Gedaagde heeft appellant om opheldering gevraagd wat er met de op de rekeningen in de Verenigde Staten ten gunste van appellant gestorte gelden is gebeurd. Appellant heeft gedaagde hieromtrent geen duidelijkheid verschaft. Zo heeft appellant geen toereikend inzicht gegeven in het gebruik dat van de rekening bij de CoreStates Bank is gemaakt. Zijn stelling dat de naar de rekeningen in Verenigde Staten overgeschreven gelden zijn besteed om schulden aan familieleden af te lossen heeft appellant voorts onvoldoende onderbouwd met concrete, objectieve en verifieerbare gegevens.
Door aan gedaagde onvoldoende inzicht te bieden in zijn vermogenspositie heeft appellant de ingevolge artikel 65, eerste lid, van de Abw op hem rustende inlichtingen-verplichting geschonden. Als gevolg daarvan kan het recht op bijstand over de periode van 1 mei 2000 tot en met 31 maart 2001 niet worden vastgesteld. Gedaagde was dan ook met toepassing van artikel 69, derde lid, aanhef en onder a, van de Abw gehouden om tot intrekking van het recht op bijstand over die periode over te gaan. Van dringende redenen om daar geheel of gedeeltelijk van af te zien is de Raad niet gebleken.

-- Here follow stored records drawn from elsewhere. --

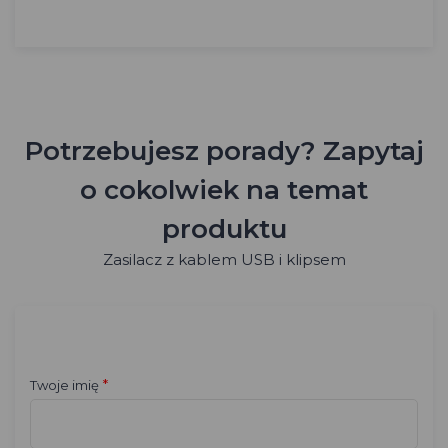
Potrzebujesz porady? Zapytaj
o cokolwiek na temat
produktu
Zasilacz z kablem USB i klipsem
*
Twoje imię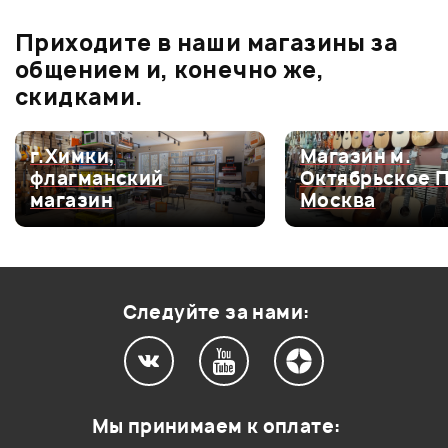
37 990 ₽
41 990 ₽
СТУЛ ДЛЯ
ГИТАРНЫЙ 
Оценка
2
0
ГИТАРИСТА PROEL
PLANET WAV
Электроакустика
Приходите в наши магазины за
KGST10
AMSG-10
Оценка
1
0
Sire A3 (DS) NT
общением и, конечно же,
скидками.
г.Химки,
Магазин м.
Мой отзыв о товаре
флагманский
Октябрьское 
магазин
Москва
Ваша оценка:
Впечатления о товаре:
Следуйте за нами:
Мы принимаем к оплате: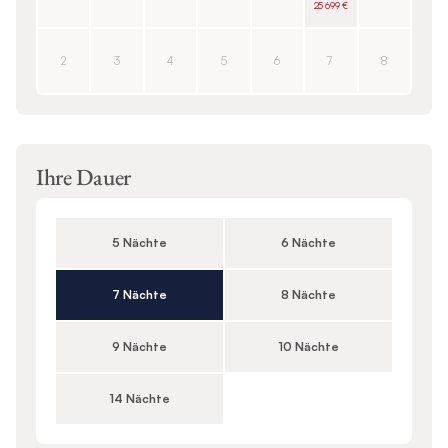
25 699 €
2
3
4
5
6
7
8
Ihre Dauer
5 Nächte
6 Nächte
7 Nächte
8 Nächte
9 Nächte
10 Nächte
14 Nächte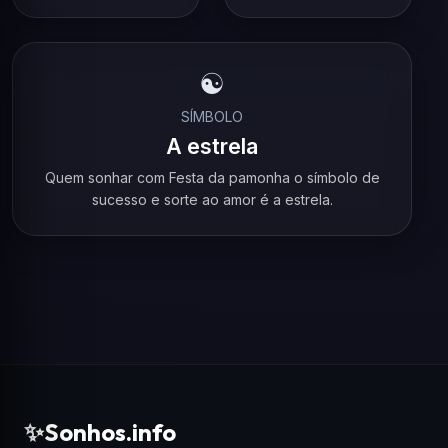
☯️
SÍMBOLO
A estrela
Quem sonhar com Festa da pamonha o símbolo de
sucesso e sorte ao amor é a estrela.
✨
Sonhos.info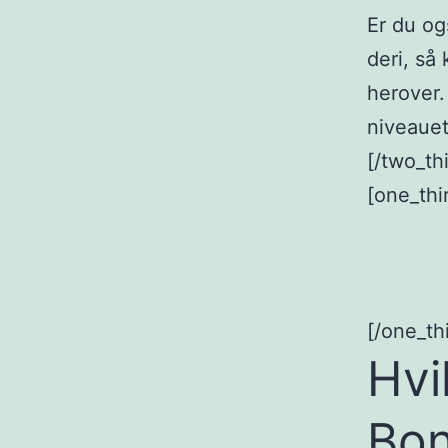
Er du o
deri, så
herover.
niveauet
[/two_thi
[one_thi
[/one_thi
Hvi
Bon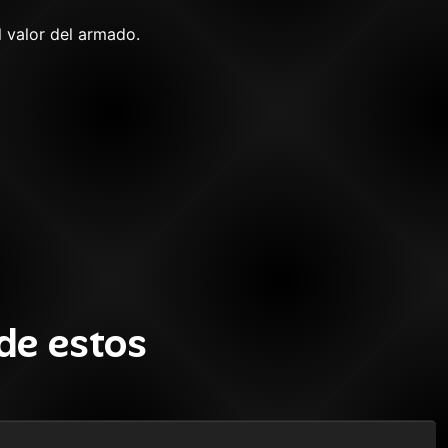
l valor del armado.
de estos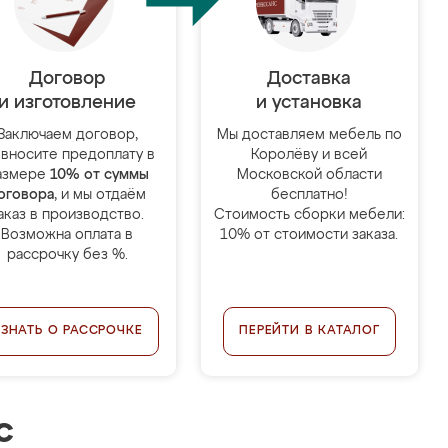
Договор
Доставка
и изготовление
и установка
Заключаем договор,
Мы доставляем мебель по
 вносите предоплату в
Королёву и всей
азмере
10% от суммы
Московской области
оговора
, и мы отдаём
бесплатно!
аказ в производство.
Стоимость сборки мебели:
Возможна оплата в
10% от стоимости заказа.
рассрочку без %.
УЗНАТЬ О РАССРОЧКЕ
ПЕРЕЙТИ В КАТАЛОГ
с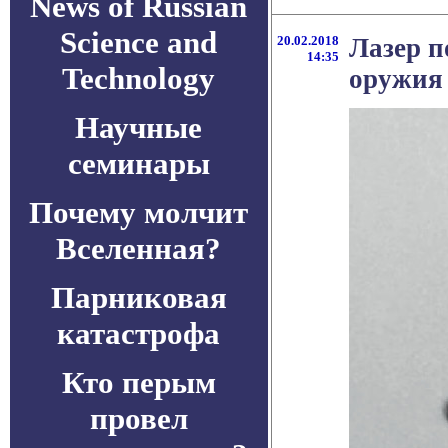
News of Russian
Science and
20.02.2018
Лазер п
14:35
Technology
оружия
Научные
семинары
Почему молчит
Вселенная?
Парниковая
катастрофа
Кто перым
провел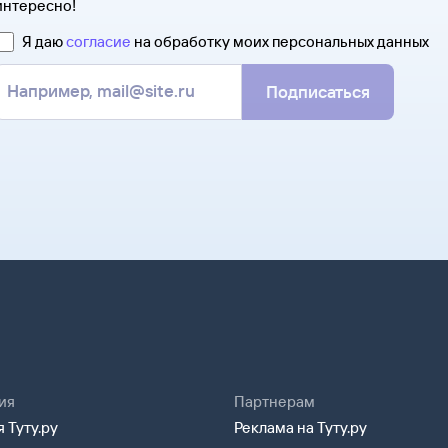
интересно!
Я даю
согласие
на обработку моих персональных данных
Подписаться
ия
Партнерам
 Туту.ру
Реклама на Туту.ру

Met het voorgaande is tevens gegeven dat is voldaan aan de voorwaarden voor toepassing van artikel 81, eerste lid, van de Abw, zodat gedaagde was gehouden tot terugvordering van de gemaakte kosten van bijstand over de in geding zijnde periode. Van dringende redenen als bedoeld in artikel 78, derde lid, van de Abw is de Raad niet gebleken, zodat gedaagde niet bevoegd was geheel of gedeeltelijk van terugvordering af te zien.
Uit het vorenstaande vloeit voort dat het hoger beroep niet kan slagen, zodat de aangeval-len uitspraak, voorzover aangevochten, voor bevestiging in aanmerking komt. In hetgeen overigens door appellant is aangevoerd, ziet de Raad geen grond om tot een ander oordeel te komen.
De Raad ziet ten slotte geen aanleiding voor een veroordeling in de proceskosten.
De Centrale Raad van Beroep,
Bevestigt de aangevallen uitspraak, voorzover aangevochten.
Aldus gewezen door mr. R.H.M. Roelofs als voorzitter en mr. H.J. de Mooij en mr. J.J.A. Kooijman als leden, in tegenwoordigheid van L. Jörg als griffier, en uitgesproken in het openbaar op 20 september 2005.